* **Task objective**: Print every record below word for word, without changing a single character.

* **Given data**:
<<<<
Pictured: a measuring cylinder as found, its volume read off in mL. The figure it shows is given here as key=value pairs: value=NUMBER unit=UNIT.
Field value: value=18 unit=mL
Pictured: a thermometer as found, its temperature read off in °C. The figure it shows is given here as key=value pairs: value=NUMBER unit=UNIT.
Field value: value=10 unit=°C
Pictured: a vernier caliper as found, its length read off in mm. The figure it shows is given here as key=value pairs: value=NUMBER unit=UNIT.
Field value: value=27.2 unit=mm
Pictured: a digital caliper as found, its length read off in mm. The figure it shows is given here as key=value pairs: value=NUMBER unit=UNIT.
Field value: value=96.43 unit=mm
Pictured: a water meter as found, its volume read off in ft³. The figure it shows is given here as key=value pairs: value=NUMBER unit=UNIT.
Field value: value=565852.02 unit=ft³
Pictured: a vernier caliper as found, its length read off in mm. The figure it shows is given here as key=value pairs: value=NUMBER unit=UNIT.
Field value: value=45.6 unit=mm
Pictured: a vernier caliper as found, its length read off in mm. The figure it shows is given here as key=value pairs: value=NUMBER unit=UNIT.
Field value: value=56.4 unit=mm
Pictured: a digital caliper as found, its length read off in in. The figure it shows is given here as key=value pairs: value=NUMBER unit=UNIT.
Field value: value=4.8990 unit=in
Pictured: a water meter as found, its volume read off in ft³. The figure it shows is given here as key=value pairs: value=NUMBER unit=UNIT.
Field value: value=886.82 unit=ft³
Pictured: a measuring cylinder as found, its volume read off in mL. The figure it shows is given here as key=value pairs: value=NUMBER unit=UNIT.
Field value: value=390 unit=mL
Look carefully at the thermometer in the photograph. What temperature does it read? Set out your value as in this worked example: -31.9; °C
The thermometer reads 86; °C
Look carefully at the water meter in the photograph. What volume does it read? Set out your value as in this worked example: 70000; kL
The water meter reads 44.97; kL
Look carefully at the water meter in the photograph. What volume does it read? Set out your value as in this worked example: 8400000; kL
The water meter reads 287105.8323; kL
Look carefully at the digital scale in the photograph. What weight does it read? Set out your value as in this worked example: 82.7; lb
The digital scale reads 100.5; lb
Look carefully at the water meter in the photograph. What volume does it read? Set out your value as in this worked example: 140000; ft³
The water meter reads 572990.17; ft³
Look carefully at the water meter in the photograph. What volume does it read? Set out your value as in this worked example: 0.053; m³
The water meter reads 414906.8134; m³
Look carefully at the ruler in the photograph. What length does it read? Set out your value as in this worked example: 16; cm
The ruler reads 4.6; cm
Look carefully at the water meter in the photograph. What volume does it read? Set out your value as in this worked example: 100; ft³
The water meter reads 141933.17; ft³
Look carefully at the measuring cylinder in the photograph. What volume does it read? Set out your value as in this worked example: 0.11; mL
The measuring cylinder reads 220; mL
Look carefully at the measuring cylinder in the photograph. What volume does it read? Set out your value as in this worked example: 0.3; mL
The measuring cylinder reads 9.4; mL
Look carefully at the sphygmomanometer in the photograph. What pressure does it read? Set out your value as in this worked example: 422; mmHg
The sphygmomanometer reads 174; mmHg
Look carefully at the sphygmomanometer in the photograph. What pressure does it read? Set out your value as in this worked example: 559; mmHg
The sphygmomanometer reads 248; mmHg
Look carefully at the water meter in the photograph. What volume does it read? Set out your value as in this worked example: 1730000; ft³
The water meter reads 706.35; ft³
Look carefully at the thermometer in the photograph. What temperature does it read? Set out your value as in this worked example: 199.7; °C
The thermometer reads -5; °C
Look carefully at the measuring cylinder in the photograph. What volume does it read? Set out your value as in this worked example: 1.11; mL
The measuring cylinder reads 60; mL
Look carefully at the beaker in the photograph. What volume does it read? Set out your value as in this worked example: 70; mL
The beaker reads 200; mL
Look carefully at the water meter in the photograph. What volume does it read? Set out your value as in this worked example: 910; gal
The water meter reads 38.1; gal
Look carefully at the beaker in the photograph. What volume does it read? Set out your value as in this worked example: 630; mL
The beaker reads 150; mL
>>>>
* **Response to this task**:
Pictured: a measuring cylinder as found, its volume read off in mL. The figure it shows is given here as key=value pairs: value=NUMBER unit=UNIT.
Field value: value=18 unit=mL
Pictured: a thermometer as found, its temperature read off in °C. The figure it shows is given here as key=value pairs: value=NUMBER unit=UNIT.
Field value: value=10 unit=°C
Pictured: a vernier caliper as found, its length read off in mm. The figure it shows is given here as key=value pairs: value=NUMBER unit=UNIT.
Field value: value=27.2 unit=mm
Pictured: a digital caliper as found, its length read off in mm. The figure it shows is given here as key=value pairs: value=NUMBER unit=UNIT.
Field value: value=96.43 unit=mm
Pictured: a water meter as found, its volume read off in ft³. The figure it shows is given here as key=value pairs: value=NUMBER unit=UNIT.
Field value: value=565852.02 unit=ft³
Pictured: a vernier caliper as found, its length read off in mm. The figure it shows is given here as key=value pairs: value=NUMBER unit=UNIT.
Field value: value=45.6 unit=mm
Pictured: a vernier caliper as found, its length read off in mm. The figure it shows is given here as key=value pairs: value=NUMBER unit=UNIT.
Field value: value=56.4 unit=mm
Pictured: a digital caliper as found, its length read off in in. The figure it shows is given here as key=value pairs: value=NUMBER unit=UNIT.
Field value: value=4.8990 unit=in
Pictured: a water meter as found, its volume read off in ft³. The figure it shows is given here as key=value pairs: value=NUMBER unit=UNIT.
Field value: value=886.82 unit=ft³
Pictured: a measuring cylinder as found, its volume read off in mL. The figure it shows is given here as key=value pairs: value=NUMBER unit=UNIT.
Field value: value=390 unit=mL
Look carefully at the thermometer in the photograph. What temperature does it read? Set out your value as in this worked example: -31.9; °C
The thermometer reads 86; °C
Look carefully at the water meter in the photograph. What volume does it read? Set out your value as in this worked example: 70000; kL
The water meter reads 44.97; kL
Look carefully at the water meter in the photograph. What volume does it read? Set out your value as in this worked example: 8400000; kL
The water meter reads 287105.8323; kL
Look carefully at the digital scale in the photograph. What weight does it read? Set out your value as in this worked example: 82.7; lb
The digital scale reads 100.5; lb
Look carefully at the water meter in the photograph. What volume does it read? Set out your value as in this worked example: 140000; ft³
The water meter reads 572990.17; ft³
Look carefully at the water meter in the photograph. What volume does it read? Set out your value as in this worked example: 0.053; m³
The water meter reads 414906.8134; m³
Look carefully at the ruler in the photograph. What length does it read? Set out your value as in this worked example: 16; cm
The ruler reads 4.6; cm
Look carefully at the water meter in the photograph. What volume does it read? Set out your value as in this worked example: 100; ft³
The water meter reads 141933.17; ft³
Look carefully at the measuring cylinder in the photograph. What volume does it read? Set out your value as in this worked example: 0.11; mL
The measuring cylinder reads 220; mL
Look carefully at the measuring cylinder in the photograph. What volume does it read? Set out your value as in this worked example: 0.3; mL
The measuring cylinder reads 9.4; mL
Look carefully at the sphygmomanometer in the photograph. What pressure does it read? Set out your value as in this worked example: 422; mmHg
The sphygmomanometer reads 174; mmHg
Look carefully at the sphygmomanometer in the photograph. What pressure does it read? Set out your value as in this worked example: 559; mmHg
The sphygmomanometer reads 248; mmHg
Look carefully at the water meter in the photograph. What volume does it read? Set out your value as in this worked example: 1730000; ft³
The water meter reads 706.35; ft³
Look carefully at the thermometer in the photograph. What temperature does it read? Set out your value as in this worked example: 199.7; °C
The thermometer reads -5; °C
Look carefully at the measuring cylinder in the photograph. What volume does it read? Set out your value as in this worked example: 1.11; mL
The measuring cylinder reads 60; mL
Look carefully at the beaker in the photograph. What volume does it read? Set out your value as in this worked example: 70; mL
The beaker reads 200; mL
Look carefully at the water meter in the photograph. What volume does it read? Set out your value as in this worked example: 910; gal
The water meter reads 38.1; gal
Look carefully at the beaker in the photograph. What volume does it read? Set out your value as in this worked example: 630; mL
The beaker reads 150; mL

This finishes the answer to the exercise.